ESET ha individuato il primo bootkit UEFI progettato per sistemi Linux e l’ha chiamato Bootkitty. Considerato un proof of concept, non sembra essere stato distribuito attivamente, ma rappresenta una svolta significativa visto che da oggi i bootkit UEFI non sono più confinati ai sistemi Windows. L’obiettivo principale di Bootkitty è disabilitare la verifica della firma del kernel e precaricare due binari ELF sconosciuti tramite il processo “init” di Linux, il primo avviato dal kernel durante lo startup.

Il bootkit, denominato “bootkit.efi” e caricato su VirusTotal, utilizza un certificato auto-firmato, risultando incompatibile con sistemi in cui UEFI Secure Boot è abilitato di default.
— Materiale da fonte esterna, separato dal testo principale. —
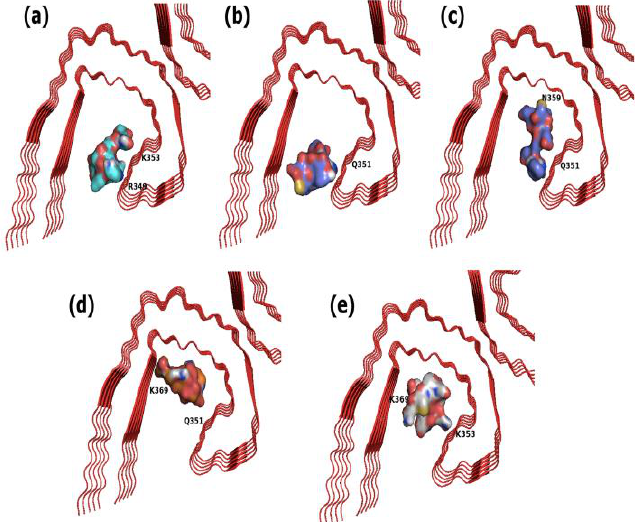
Figure 4. Results obtained from docking studies showing the best binding modes for ( a ) TauRP1-2 (mode 6); ( b ) TauRP1-4 (mode1); ( c ) TauRP1-4 (mode 2); ( d ) TauRP1-8 (mode 3); ( e ) TauRP1-4 (mode 2) with PHF Tau.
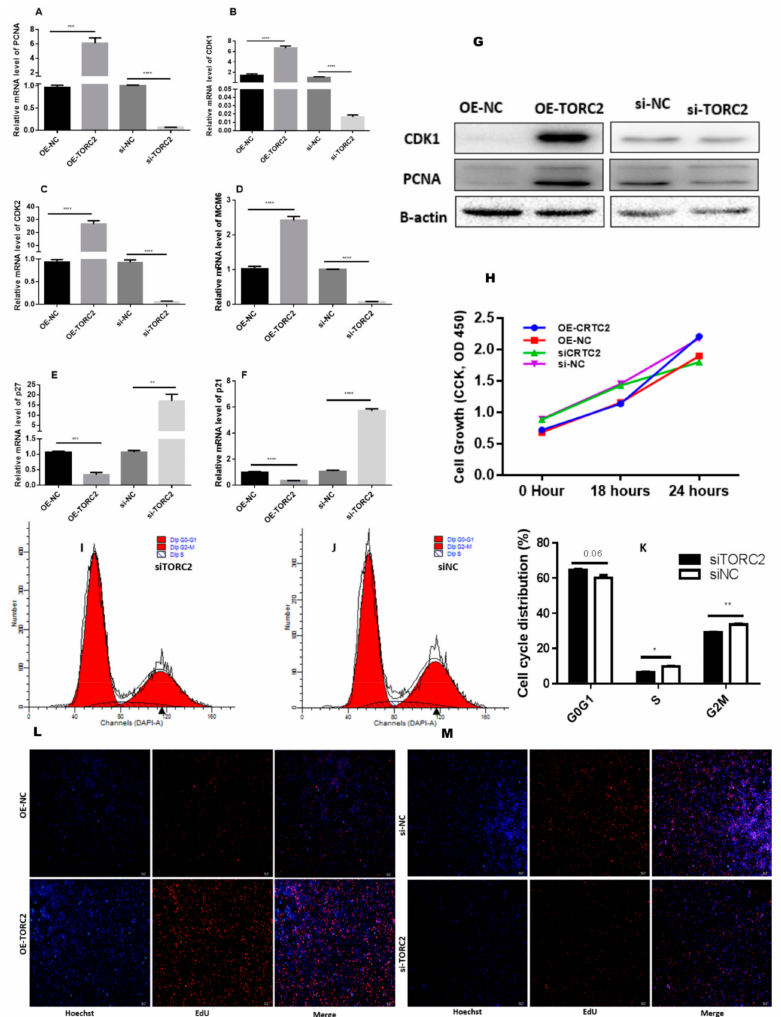
Figure 2. TORC2 promotes adipocyte proliferation. OE-NC , OE-TORC2 , siNC, or siTORC2 were transiently transfected into bovine preadipocytes at 50% to 60% confluence, and cells were harvested at 24 h after transfection. ( A – F ) Real time qPCR was used for the detection of cell cycle genes, PCNA, CDK1 , CDK2 , MCM6 , p21 and p27 24 h after transfection. ( G ) Western blot analysis of the cell cycle genes. ( H ) Cell count was measured using a cell count kit 8 (CCK-8), and the results show absorbance values at a wavelength of 490 after incubation with 10% CCK-8 solution for 3 h. The plots of cell cycle analysis in di ff erent cell cycle phases were compared ( I – K ) Cell cycle analysis was performed through a flow cytometer 24 h after transfection. ( L , M ) EdU (5-ethynyl-2 (cid:48) -deoxyuridine) assay was performed 24 h after transfection. Cells during DNA replication were stained by EdU (red), and the cell nuclei were stained with Hoechst (blue). The values represent mean ± SEM ( n = 3). * p < 0.05 and *** p <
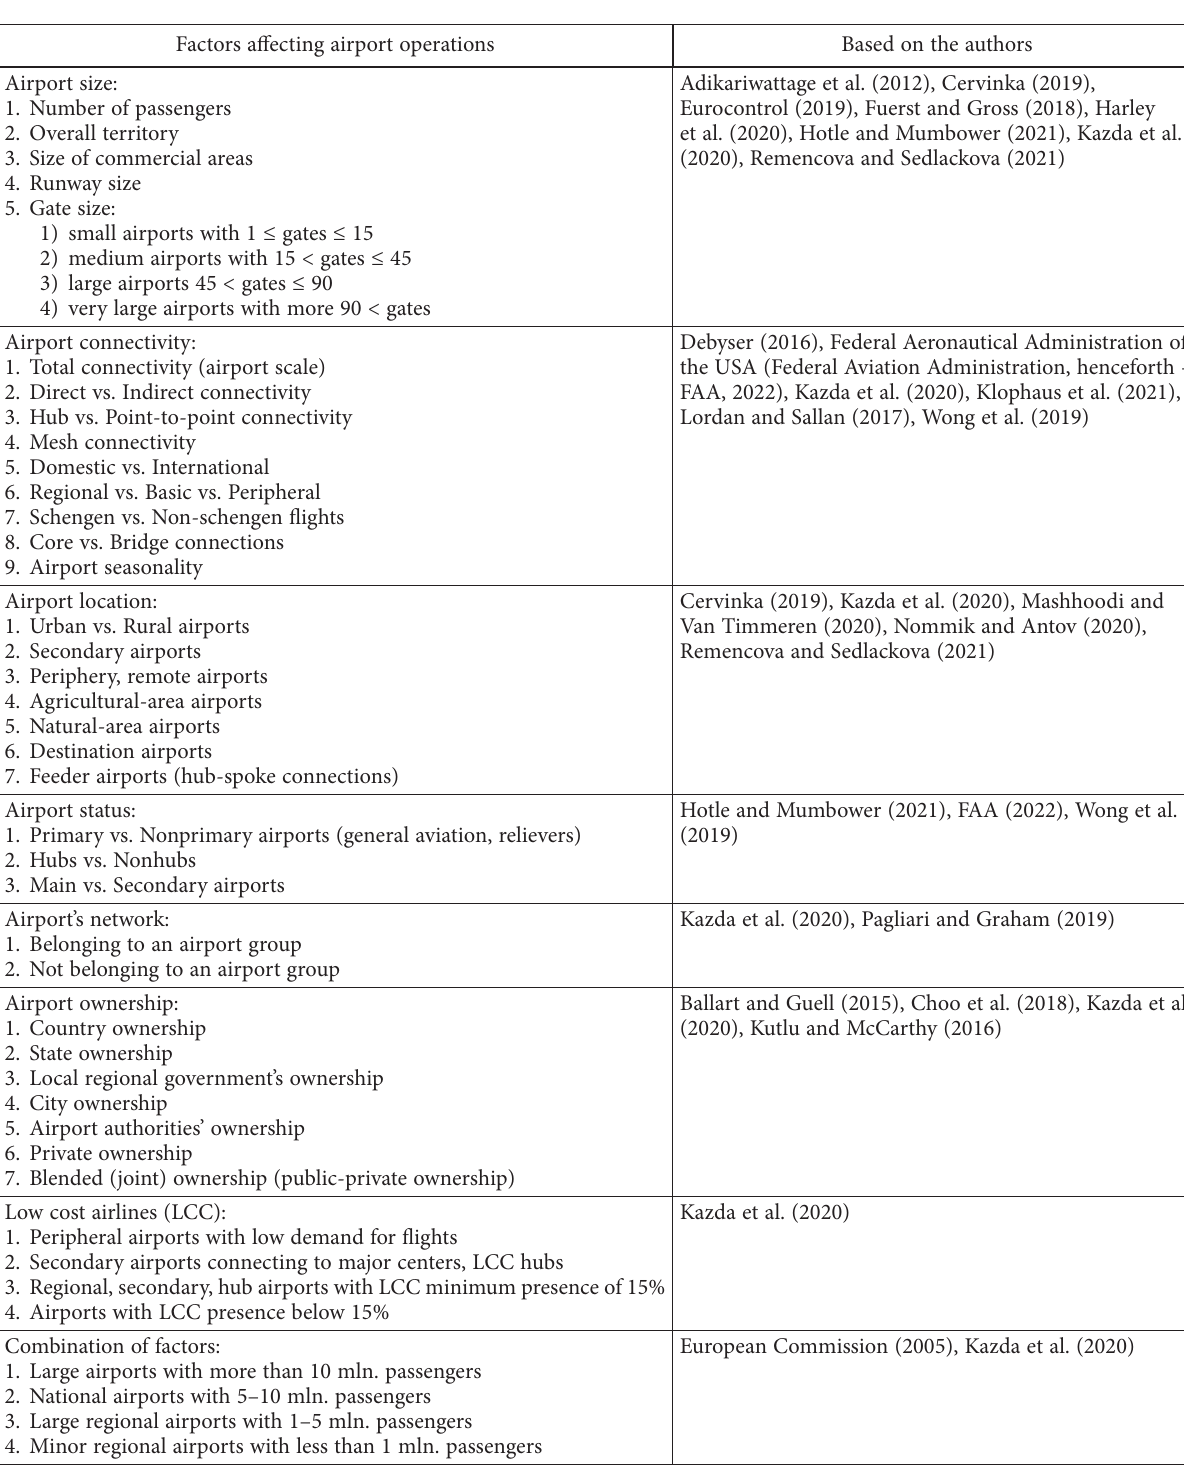
Table 1. Factors affecting airport performance, connectivity and capacity (created by the authors) Factors affecting airport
Tuttavia, Bootkitty può aggirare questa protezione patchando in memoria le funzioni responsabili della verifica dell’integrità e consentendo un avvio fluido del kernel.
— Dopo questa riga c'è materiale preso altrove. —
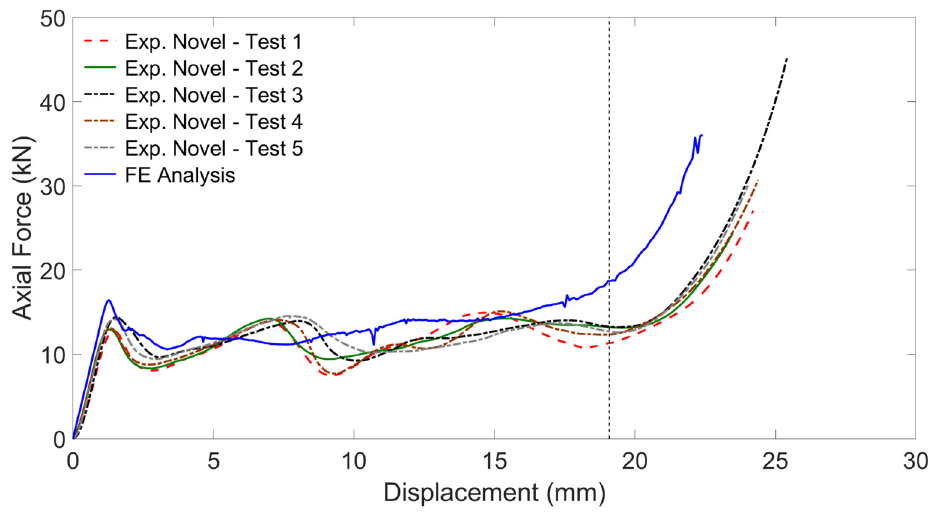
Figure 7. Reaction force versus displacement of the novel cell geometry with regular dimensions under axial loading: experimental and FE curves.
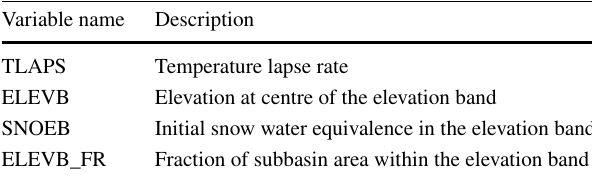
Table 2 SWAT input variables to estimate snowmelt runoff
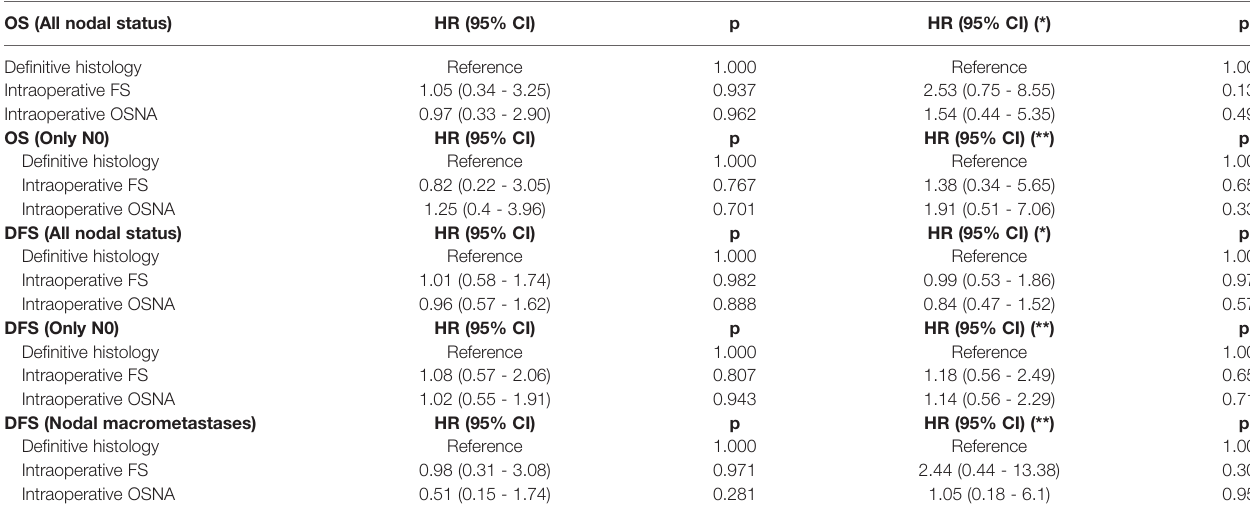
TABLE 4 | Univariate and multivariate Cox analysis.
Questo sofisticato rootkit è in grado di sostituire il boot loader e modificare il kernel prima della sua esecuzione, garantendo all’attaccante il controllo completo della macchina. Durante l’analisi, ESET ha individuato un modulo kernel non firmato, denominato BCDropper, che potrebbe essere opera dello stesso autore di Bootkitty. BCDropper distribuisce un ulteriore modulo kernel ancora non identificato.

bootkitty

Secondo Martin Smolár, ricercatore di ESET, Bootkitty presenta elementi tipici di un proof of concept e non rappresenta, al momento, una minaccia reale per la maggior parte dei sistemi Linux, essendo limitato a poche versioni di Ubuntu. Tuttavia, mette in evidenza la necessità di prepararsi a potenziali attacchi futuri. Smolár consiglia di mantenere abilitato UEFI Secure Boot, aggiornare firmware, software di sicurezza e sistema operativo e verificare l’elenco di revoca UEFI.

Nei test condotti da ESET, i sistemi compromessi da Bootkitty mostravano il kernel come “tainted” (macchiato), un’indicazione che non si verificava in assenza del bootkit. Un altro metodo per rilevare la presenza del bootkit consiste nel caricare un modulo kernel non firmato: se il bootkit è attivo, il modulo sarà accettato, altrimenti il kernel lo rifiuterà. Rimuovere Bootkitty è relativamente semplice: basta infatti ripristinare il file legittimo “/EFI/ubuntu/grubx64-real.efi” al suo percorso originale, sostituendo il file alterato “/EFI/ubuntu/grubx64.efi”.

La scoperta di Bootkitty rappresenta un’evoluzione delle minacce UEFI, che negli ultimi anni si sono intensificate. I primi proof of concept per Windows risalgono al 2012, seguiti dai primi bootkit UEFI attivi (come ESPecter nel 2021) e dal celebre BlackLotus nel 2023, capace di aggirare UEFI Secure Boot.